Quelles conclusions faut-il en tirer ?
Il me semble urgent d'évaluer la scolarisation des enfants de deux ans selon ses différentes modalités, afin d'en connaître les effets sur les élèves.
Tous les élèves n'ont pas vocation à être scolarisés dès l'âge de deux ans ; les remontées du terrain ne font état de bénéfices réels que pour certains, notamment les allophones et ceux qui sont très éloignés de la culture scolaire.
Pour autant, je ne préconise pas de mettre fin à la scolarisation des enfants de deux ans. Notre système éducatif pâtit de ces allers-retours incessants ; il a besoin de stabilité et de prévisibilité. En revanche, là où cela est encore nécessaire, il convient de concentrer les efforts sur les classes dédiées dans les zones prioritaires ainsi que sur les classes passerelles.
Surtout, ce sujet m'amène à partager avec vous deux réflexions sur la qualité de l'accueil de la petite enfance et de notre école maternelle.
La France se distingue d'autres pays de l'OCDE, notamment les pays nordiques, par le caractère dual de sa politique de la petite enfance, dont les formes d'accueil relève d'institutions différentes. Au contraire, d'autres pays possèdent un système intégré, souvent sous l'égide du ministère chargé de l'éducation, qui prend en charge les enfants de leur première à leur sixième année, lorsqu'ils entrent à l'école élémentaire. Il ressort du rapport de l'OCDE que la France semble désormais « à la traîne » du point de vue des financements publics fléchés vers la petite enfance.

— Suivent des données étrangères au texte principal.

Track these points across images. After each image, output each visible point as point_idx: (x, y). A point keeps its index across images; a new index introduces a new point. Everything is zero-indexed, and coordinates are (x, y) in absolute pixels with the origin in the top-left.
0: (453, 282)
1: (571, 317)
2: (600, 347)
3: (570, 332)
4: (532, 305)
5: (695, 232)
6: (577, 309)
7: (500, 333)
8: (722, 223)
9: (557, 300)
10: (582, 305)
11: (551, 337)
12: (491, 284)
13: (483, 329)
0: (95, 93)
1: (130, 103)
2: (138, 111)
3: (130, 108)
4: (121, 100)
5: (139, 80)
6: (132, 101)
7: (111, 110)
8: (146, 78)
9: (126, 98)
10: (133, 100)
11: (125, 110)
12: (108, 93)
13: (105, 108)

L'offre de places en accueil collectif demeure en-deçà des besoins (57 places pour 100 enfants) et marqué par de fortes disparités sociales : en 2013, seuls 5 % d'enfants défavorisés étaient accueillis en crèche, contre 22 % des enfants les plus favorisés. La dimension éducative en crèche est trop peu présente.
Le Gouvernement a annoncé la création de 30 000 places en crèches et 1 000 en relais d'assistantes maternelles ainsi qu'un plan de formation continue de 600 000 professionnels de la petite enfance avec un nouveau référentiel favorisant l'apprentissage de la langue française par les tout-petits, qui sera élaboré sous l'égide du Haut conseil de la famille de l'enfance et de l'âge (HCFEA). L'éducation nationale y sera, je l'espère, associée - en tout cas cela illustre les cloisonnements de notre système de prise en charge de la petite enfance.

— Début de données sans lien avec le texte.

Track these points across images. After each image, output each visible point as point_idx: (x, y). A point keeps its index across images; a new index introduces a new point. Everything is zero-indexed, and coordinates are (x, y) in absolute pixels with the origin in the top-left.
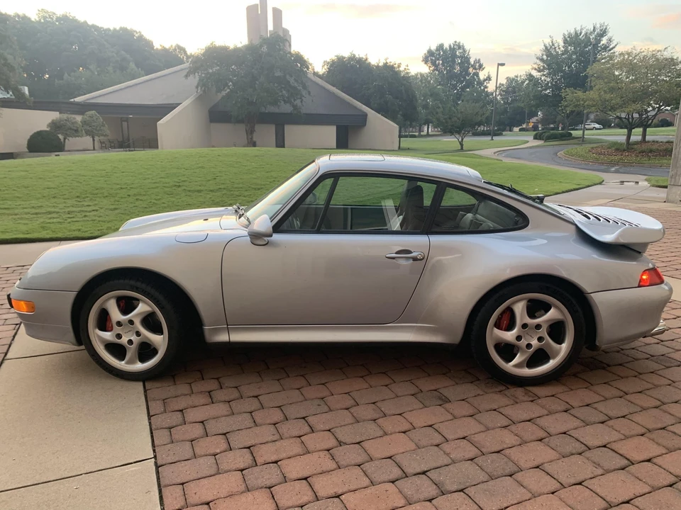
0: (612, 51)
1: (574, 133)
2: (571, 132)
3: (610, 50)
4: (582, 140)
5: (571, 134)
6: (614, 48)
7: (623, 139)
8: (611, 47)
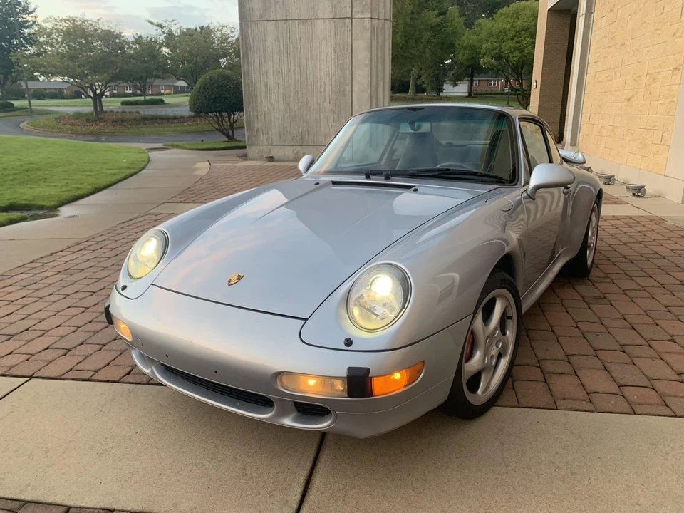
0: (33, 15)
1: (16, 103)
2: (13, 102)
3: (30, 13)
4: (30, 112)
5: (13, 105)
6: (34, 11)
7: (91, 109)
8: (30, 10)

Enfin, ma seconde réflexion porte sur la qualité de notre école maternelle. Alors que notre pays a été précurseur et a longtemps été en pointe, la prise en charge des enfants de même âge s'est fortement développée dans les autres pays de l'OCDE. Les taux d'encadrement y sont plus élevés qu'à l'étranger, avec un enseignant pour 23 élèves en France contre un pour quinze dans l'OCDE. La maternelle est la grande oubliée de la formation initiale des professeurs des écoles ; un de nos interlocuteurs nous disait qu'il y avait plus de différences entre un enfant de maternelle et un enfant en élémentaire qu'entre ce dernier et un enfant de collège. Cette spécificité est aujourd'hui peu prise en compte. Sans spécialiser trop tôt les enseignants, il serait profitable qu'une mention « maternelle » soit créée dans la formation initiale et que la formation continue à leur égard soit rénovée. La question du statut, de la formation et du rôle des ATSEM est également cruciale.

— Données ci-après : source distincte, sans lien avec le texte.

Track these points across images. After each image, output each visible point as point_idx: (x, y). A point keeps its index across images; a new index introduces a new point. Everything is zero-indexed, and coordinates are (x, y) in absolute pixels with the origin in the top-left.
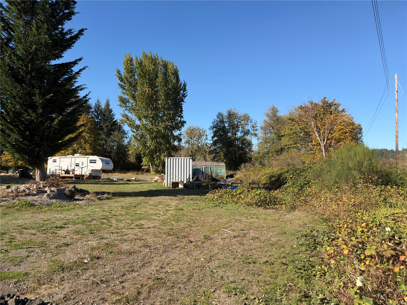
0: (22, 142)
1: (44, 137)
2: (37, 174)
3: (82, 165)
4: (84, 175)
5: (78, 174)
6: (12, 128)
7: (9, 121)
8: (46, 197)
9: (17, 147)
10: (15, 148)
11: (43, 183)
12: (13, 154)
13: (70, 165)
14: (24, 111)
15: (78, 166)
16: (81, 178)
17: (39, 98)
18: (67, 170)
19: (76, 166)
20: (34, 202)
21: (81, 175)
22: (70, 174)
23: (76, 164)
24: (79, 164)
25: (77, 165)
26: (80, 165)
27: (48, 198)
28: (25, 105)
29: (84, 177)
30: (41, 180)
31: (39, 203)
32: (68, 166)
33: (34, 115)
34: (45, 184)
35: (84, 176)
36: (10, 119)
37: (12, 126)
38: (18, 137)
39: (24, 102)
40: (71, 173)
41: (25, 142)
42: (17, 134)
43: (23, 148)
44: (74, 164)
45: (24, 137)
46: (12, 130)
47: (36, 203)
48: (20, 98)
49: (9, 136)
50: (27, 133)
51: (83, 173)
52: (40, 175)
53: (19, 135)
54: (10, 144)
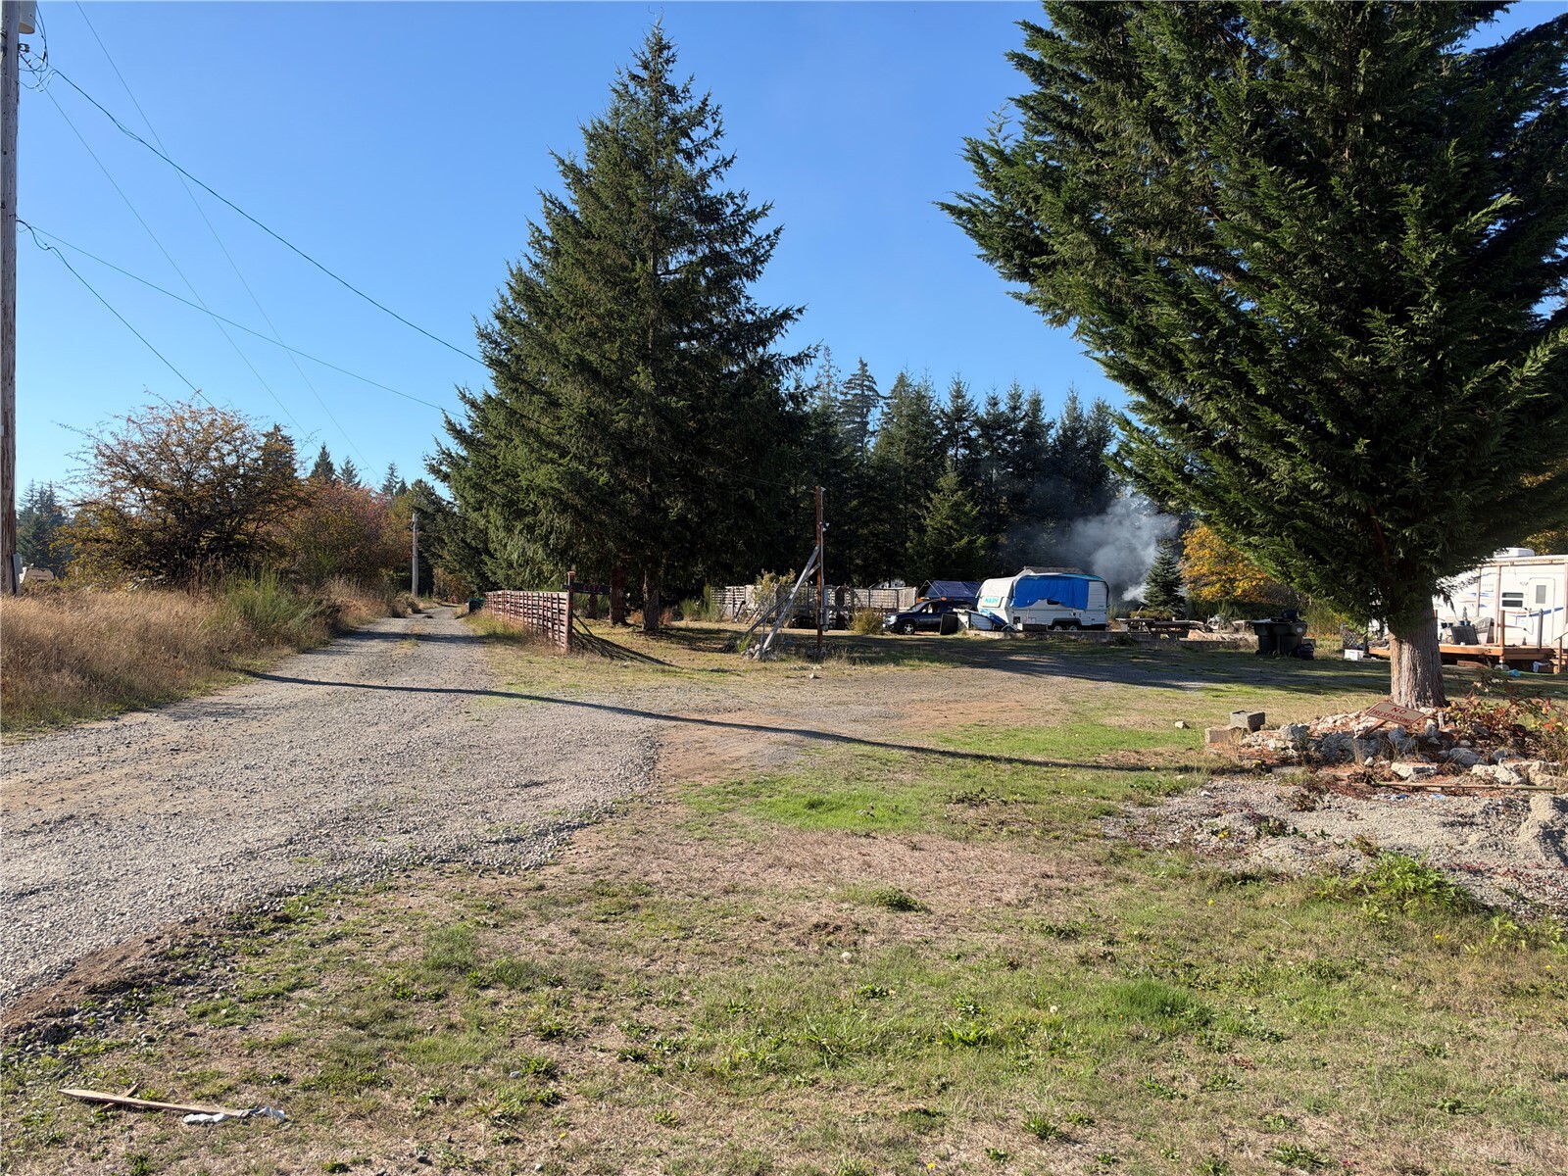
0: (1326, 497)
1: (1453, 462)
2: (1400, 663)
3: (1541, 598)
4: (1552, 650)
5: (1519, 643)
6: (1279, 427)
7: (1262, 391)
8: (1535, 847)
9: (1300, 523)
10: (1295, 529)
11: (1434, 717)
12: (1283, 563)
13: (1476, 598)
14: (1334, 329)
15: (1519, 604)
16: (1536, 665)
17: (1423, 237)
18: (1462, 623)
19: (1505, 604)
20: (1465, 877)
21: (1539, 650)
22: (1477, 643)
23: (1504, 595)
24: (1521, 595)
25: (1512, 601)
26: (1529, 601)
27: (1556, 859)
28: (1338, 298)
29: (1556, 662)
30: (1422, 698)
31: (1507, 892)
32: (1467, 605)
33: (1392, 342)
34: (1446, 723)
35: (1550, 653)
36: (1272, 382)
37: (1278, 417)
38: (1306, 474)
39: (1333, 280)
40: (1482, 637)
41: (1341, 499)
42: (1305, 456)
43: (1328, 530)
44: (1495, 594)
45: (1340, 472)
46: (1275, 438)
47: (1487, 892)
48: (1314, 259)
49: (1260, 473)
50: (1361, 446)
51: (1549, 642)
52: (1415, 669)
53: (1313, 461)
54: (1269, 510)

Alors que le Gouvernement envisage de rendre obligatoire l'instruction dès trois ans, encore faut-il que la qualité de l'enseignement soit au rendez-vous ! Sinon je crains que celle-ci ne se réduise à une mesure d'affichage.
Au bénéfice de ces observations et sous réserve de l'adoption de l'amendement que je vous présente, je vous propose de donner un avis favorable à l'adoption des crédits de la mission « Enseignement scolaire » du PLF 2019.